### The task
Write out the portion of the bailout essay below that begins with "How did we get" and continues through "for so long.", reproducing it word for word.

Thoughts on the Bailout

On the Bailout

How did we get into this mess? Well, it started when Adam and Eve decided to go against God… Okay this may be taking things a bit too far back, but it really is about choosing selfishness over prudence; of choosing to create a new reality apart from the Truth. This fallen world tries to accommodate us in our prelest (as St. Paul writes, it “groans in sin”), but consequences of poor choices can only be put off for so long.

We got into this mess first, because we made borrowing too easy. It, rather than saving, became the foundation of our economy. This manifested itself in many ways, but it prepared the way for all kinds of nastiness while decreasing our ability to deal “ride out” difficult times (to jump ahead, if you rely on credit as an “emergency fund”, and the “emergency” is that credit has dried up, then you have a problem).

Reliance on credit combined with lender-greed (i.e. seeking out new markets to tap) and a sense that everyone should be able to buy a house to create an entire market in “sub-prime” loans. More risk-averse lenders saw their competitors making money (in commissions and the hope of fulfilled/paid-back loans) and joined in the fun. For a while it was a win-win situation; everyone got a bigger home than they could otherwise afford; housing values soared; and lenders cashed in big time. This would have corrected itself somewhat as folks defaulted and banks regained their natural conservatism had it not been for what came next: geniuses packaged sub-prime loans and traded them. Then more geniuses bought them and based a huge proportion of their company holdings on them and the high returns they promised. Now they are worth NOTHING on the market, companies can’t get rid of them, and credit has “frozen”. As our economy is now based on credit, we have a problem.

But it is important to remember that the loans themselves are not worthless: they are based on property. And while they are “risky” in the sense that the people who have them may have to default on their loans (because they bought more house than they could afford), the loans themselves are still “guaranteed” by real property. Even though this property has probably depreciated (because there is less demand for housing now than before… the “bubble” has “burst”), even a foreclosure would bring some return. The problem is that the companies holding the bundled loans have to account for them based on the bundle’s market value, which is next to nothing. This makes it impossible for companies to borrow money (because their assets are worthless and they have to have a certain proportion of real assets to borrow money).

### Provided information
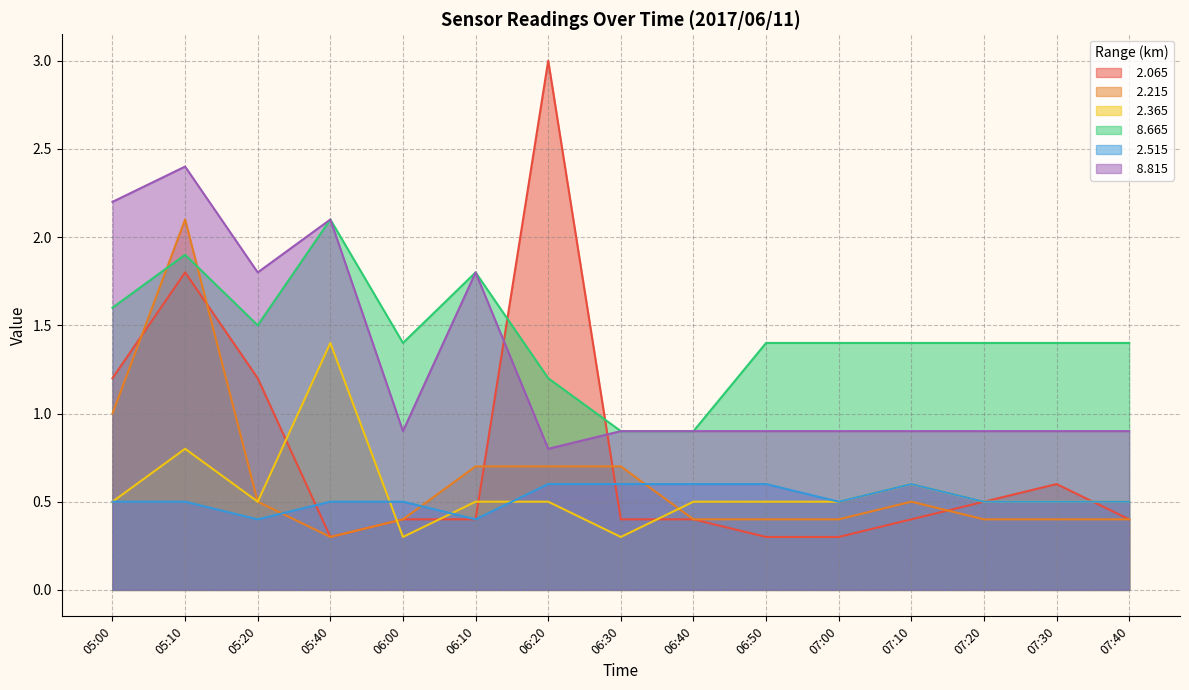

Reading right to left, what are all the values shown in this chart?

  2.065: 07:40=0.4	07:30=0.6	07:20=0.5	07:10=0.4	07:00=0.3	06:50=0.3	06:40=0.4	06:30=0.4	06:20=3.0	06:10=0.4	06:00=0.4	05:40=0.3	05:20=1.2	05:10=1.8	05:00=1.2
  2.215: 07:40=0.4	07:30=0.4	07:20=0.4	07:10=0.5	07:00=0.4	06:50=0.4	06:40=0.4	06:30=0.7	06:20=0.7	06:10=0.7	06:00=0.4	05:40=0.3	05:20=0.5	05:10=2.1	05:00=1.0
  2.365: 07:40=0.5	07:30=0.5	07:20=0.5	07:10=0.6	07:00=0.5	06:50=0.5	06:40=0.5	06:30=0.3	06:20=0.5	06:10=0.5	06:00=0.3	05:40=1.4	05:20=0.5	05:10=0.8	05:00=0.5
  8.665: 07:40=1.4	07:30=1.4	07:20=1.4	07:10=1.4	07:00=1.4	06:50=1.4	06:40=0.9	06:30=0.9	06:20=1.2	06:10=1.8	06:00=1.4	05:40=2.1	05:20=1.5	05:10=1.9	05:00=1.6
  2.515: 07:40=0.5	07:30=0.5	07:20=0.5	07:10=0.6	07:00=0.5	06:50=0.6	06:40=0.6	06:30=0.6	06:20=0.6	06:10=0.4	06:00=0.5	05:40=0.5	05:20=0.4	05:10=0.5	05:00=0.5
  8.815: 07:40=0.9	07:30=0.9	07:20=0.9	07:10=0.9	07:00=0.9	06:50=0.9	06:40=0.9	06:30=0.9	06:20=0.8	06:10=1.8	06:00=0.9	05:40=2.1	05:20=1.8	05:10=2.4	05:00=2.2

### Your response
How did we get into this mess? Well, it started when Adam and Eve decided to go against God… Okay this may be taking things a bit too far back, but it really is about choosing selfishness over prudence; of choosing to create a new reality apart from the Truth. This fallen world tries to accommodate us in our prelest (as St. Paul writes, it “groans in sin”), but consequences of poor choices can only be put off for so long.